§ TASK DESCRIPTION
From the records below, find each line with the string "Example" and copy it.
+++ INPUT RECORDS +++
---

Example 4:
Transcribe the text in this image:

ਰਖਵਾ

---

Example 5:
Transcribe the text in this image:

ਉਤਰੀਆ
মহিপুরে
+++
+++ INPUT RECORDS +++
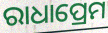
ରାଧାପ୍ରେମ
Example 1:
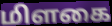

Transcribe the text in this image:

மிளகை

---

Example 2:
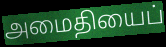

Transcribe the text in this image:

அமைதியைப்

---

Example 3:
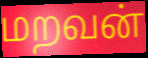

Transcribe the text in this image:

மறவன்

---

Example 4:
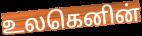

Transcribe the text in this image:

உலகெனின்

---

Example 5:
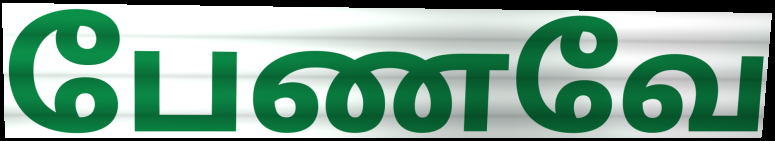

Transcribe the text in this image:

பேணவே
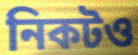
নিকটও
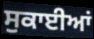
+++
§ RESPONSE BELOW
Example 4:
Example 5:
Example 1:
Example 2:
Example 3:
Example 4:
Example 5:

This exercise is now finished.